The debate over cooking oils has moved well beyond grocery store aisles and into social media feeds, where conflicting claims about seed oils, olive oil and heart health are everywhere. Suggesting that an olive oil rich diet could raise low density lipoprotein (LDL) cholesterol the kind commonly referred to as bad cholesterol more than canola oil does. For anyone who has long considered extra virgin olive oil a non-negotiable heart health staple, that claim can feel unsettling.
The reality, according to registered dietitians, is more nuanced. Both oils are rich in unsaturated fats and both offer measurable benefits for cholesterol. But they work in different ways, and understanding those differences can help make sense of the headlines.
Canola oil is especially effective at lowering LDL cholesterol
Canola oil has a fat profile that works on multiple fronts when it comes to cholesterol. It is low in saturated fat, high in monounsaturated fat and contains alpha-linolenic acid a plant based omega 3 fatty acid. Together, these properties have been shown to lower total cholesterol, LDL cholesterol and apoB, the proteins that carry LDL and very-low-density lipoprotein (VLDL) through the bloodstream.
The polyunsaturated fats in canola oil also help the liver clear apoB containing particles more efficiently, which means fewer plaque-forming particles circulating in the blood. A meta analysis found that canola oil reduced both LDL and total cholesterol more than olive oil did, without negatively affecting any other lipid markers.
Olive oil supports HDL and offers unique antioxidant benefits
Olive oil’s cholesterol benefits are centered differently. While it is higher in monounsaturated fat and lower in polyunsaturated fat than canola oil, replacing saturated fat in the diet with the monounsaturated fat found in olive oil prompts the liver to remove more LDL from the blood reducing the amount that can build up in arterial walls.
Virgin olive oil also contains polyphenols, plant compounds that reduce oxidative stress and inflammation, both of which are linked to chronic disease. These antioxidants help lower oxidized LDL a particularly harmful particle type that contributes to plaque accumulation and may support higher levels of HDL cholesterol, often called good cholesterol.
Olive oil may slightly raise LDL particles but context matters
Some older research suggests olive oil may increase both LDL cholesterol and LDL particle numbers compared to canola oil. To understand why that distinction matters, think of it this way: LDL cholesterol is the cargo, and LDL particles are the trucks carrying it. A standard lipid panel measures the cargo, but not how many trucks are on the road.
Importantly, the type of LDL particle olive oil appears to increase tends to be large and buoyant, not the small, dense particles that more easily penetrate arterial walls and contribute to plaque buildup. The differences between the two oils on this measure are also modest, and olive oil’s antioxidant and blood-vessel benefits are widely considered to offset them.

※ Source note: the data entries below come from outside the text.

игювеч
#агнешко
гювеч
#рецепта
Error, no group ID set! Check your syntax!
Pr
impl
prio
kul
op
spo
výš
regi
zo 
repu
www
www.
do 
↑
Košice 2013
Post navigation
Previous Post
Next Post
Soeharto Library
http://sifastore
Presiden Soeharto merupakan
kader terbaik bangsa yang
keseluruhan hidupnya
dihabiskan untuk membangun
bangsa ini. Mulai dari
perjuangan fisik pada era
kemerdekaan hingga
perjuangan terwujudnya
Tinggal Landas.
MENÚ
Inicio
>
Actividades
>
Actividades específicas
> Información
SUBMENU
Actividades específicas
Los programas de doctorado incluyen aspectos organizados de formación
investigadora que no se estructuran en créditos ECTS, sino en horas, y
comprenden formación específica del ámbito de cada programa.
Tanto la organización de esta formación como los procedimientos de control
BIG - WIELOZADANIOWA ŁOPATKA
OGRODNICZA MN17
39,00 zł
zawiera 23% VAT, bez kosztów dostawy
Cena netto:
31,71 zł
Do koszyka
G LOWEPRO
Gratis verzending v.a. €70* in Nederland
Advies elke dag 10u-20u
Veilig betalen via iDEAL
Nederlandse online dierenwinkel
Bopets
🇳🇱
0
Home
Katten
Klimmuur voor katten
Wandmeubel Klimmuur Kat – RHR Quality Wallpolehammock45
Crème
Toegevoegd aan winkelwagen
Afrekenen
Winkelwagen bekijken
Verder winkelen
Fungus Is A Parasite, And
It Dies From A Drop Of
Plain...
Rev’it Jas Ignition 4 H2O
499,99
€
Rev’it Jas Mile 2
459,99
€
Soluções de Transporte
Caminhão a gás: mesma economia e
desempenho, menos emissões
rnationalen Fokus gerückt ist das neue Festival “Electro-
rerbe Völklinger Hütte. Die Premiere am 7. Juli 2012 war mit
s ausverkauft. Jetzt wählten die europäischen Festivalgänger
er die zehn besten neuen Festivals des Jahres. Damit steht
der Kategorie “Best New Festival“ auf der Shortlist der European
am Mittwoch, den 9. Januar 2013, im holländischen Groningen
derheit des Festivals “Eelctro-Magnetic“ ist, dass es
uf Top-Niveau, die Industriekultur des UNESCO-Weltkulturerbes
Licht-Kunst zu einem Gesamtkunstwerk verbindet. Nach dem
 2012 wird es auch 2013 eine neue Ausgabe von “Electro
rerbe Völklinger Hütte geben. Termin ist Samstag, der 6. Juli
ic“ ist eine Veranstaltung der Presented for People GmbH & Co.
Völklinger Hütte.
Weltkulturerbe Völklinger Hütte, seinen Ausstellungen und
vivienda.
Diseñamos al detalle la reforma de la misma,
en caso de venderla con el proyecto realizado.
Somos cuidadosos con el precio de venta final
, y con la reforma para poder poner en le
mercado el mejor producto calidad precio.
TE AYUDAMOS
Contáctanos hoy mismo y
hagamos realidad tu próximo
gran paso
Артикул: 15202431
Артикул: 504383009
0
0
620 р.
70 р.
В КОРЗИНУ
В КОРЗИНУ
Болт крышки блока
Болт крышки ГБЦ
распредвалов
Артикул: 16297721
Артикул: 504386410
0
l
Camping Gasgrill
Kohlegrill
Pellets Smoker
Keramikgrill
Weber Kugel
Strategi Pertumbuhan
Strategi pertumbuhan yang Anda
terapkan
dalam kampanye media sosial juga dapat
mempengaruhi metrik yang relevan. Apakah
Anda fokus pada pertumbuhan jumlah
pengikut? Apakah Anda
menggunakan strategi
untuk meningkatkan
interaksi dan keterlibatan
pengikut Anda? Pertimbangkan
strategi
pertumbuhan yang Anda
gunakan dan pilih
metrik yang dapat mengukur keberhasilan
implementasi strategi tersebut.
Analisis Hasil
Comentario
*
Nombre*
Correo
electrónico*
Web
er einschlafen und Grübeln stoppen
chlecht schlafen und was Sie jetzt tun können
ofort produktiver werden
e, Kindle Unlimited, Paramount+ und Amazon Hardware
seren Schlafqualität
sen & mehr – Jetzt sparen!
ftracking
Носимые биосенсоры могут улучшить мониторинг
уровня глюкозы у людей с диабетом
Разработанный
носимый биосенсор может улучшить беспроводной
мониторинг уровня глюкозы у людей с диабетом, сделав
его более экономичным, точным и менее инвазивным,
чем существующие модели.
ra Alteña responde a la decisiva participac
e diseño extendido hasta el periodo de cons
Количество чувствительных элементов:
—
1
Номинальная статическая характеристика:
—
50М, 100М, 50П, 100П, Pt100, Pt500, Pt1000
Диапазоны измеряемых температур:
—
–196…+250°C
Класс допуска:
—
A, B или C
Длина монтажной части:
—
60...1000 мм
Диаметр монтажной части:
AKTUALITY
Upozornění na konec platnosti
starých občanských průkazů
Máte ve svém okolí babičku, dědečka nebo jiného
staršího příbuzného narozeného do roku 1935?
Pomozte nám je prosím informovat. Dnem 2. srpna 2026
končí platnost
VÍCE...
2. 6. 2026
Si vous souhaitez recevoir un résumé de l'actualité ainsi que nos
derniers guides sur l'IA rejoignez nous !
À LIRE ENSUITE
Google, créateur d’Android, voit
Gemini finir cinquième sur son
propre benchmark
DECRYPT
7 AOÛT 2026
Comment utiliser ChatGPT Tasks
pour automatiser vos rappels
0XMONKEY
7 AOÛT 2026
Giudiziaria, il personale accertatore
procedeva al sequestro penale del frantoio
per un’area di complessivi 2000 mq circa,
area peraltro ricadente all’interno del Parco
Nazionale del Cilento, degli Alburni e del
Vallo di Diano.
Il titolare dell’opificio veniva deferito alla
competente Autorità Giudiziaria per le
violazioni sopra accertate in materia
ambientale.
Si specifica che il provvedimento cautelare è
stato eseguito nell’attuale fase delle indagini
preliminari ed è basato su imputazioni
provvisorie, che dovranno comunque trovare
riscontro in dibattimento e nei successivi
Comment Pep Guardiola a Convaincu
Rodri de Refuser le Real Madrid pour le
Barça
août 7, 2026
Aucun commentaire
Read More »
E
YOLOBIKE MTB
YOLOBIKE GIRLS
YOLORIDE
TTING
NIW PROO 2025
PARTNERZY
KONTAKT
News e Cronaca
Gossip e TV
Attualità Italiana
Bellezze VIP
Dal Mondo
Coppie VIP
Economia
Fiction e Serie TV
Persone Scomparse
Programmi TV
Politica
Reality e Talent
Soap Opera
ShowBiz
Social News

Both oils are far better for cholesterol than saturated fats
Compared to saturated fat sources including butter, lard, beef tallow and coconut oil both canola and olive oil come out well ahead on cholesterol management. The conversation about which of the two is superior can sometimes obscure the more pressing issue: that replacing saturated fats with either unsaturated oil produces meaningful benefits for LDL and overall cardiovascular risk.
Your overall diet pattern matters more than any single oil
Nutrition experts consistently emphasize that no single ingredient determines heart health outcomes. The American Heart Association points to the full diet rich in fruits, vegetables, whole grains, lean proteins and unsaturated fats as the foundation for healthy cholesterol levels. A Mediterranean style eating pattern, in particular, has strong evidence for lowering LDL, blood sugar, inflammation and blood pressure simultaneously.
Beyond oil choices, several other factors meaningfully shape cholesterol. Regular physical activity can enhance HDL function and reduce cardiovascular risk. Managing insulin sensitivity helps lower plaque forming particle counts. Poor sleep and chronic stress have been shown to raise LDL and triglycerides and worsen inflammation. And dietary fiber particularly the soluble kind found in oats, beans, lentils, apples and ground flaxseed plays a direct role in LDL reduction, with the National Lipid Association recommending 25 to 30 grams of total fiber daily, including 5 to 10 grams of soluble fiber.
The viral debate has raised legitimate questions, but the evidence does not support the idea that olive oil is bad for cholesterol. Both oils have earned their place in a heart healthy kitchen, the bigger picture of what surrounds them on the plate is what truly drives the numbers.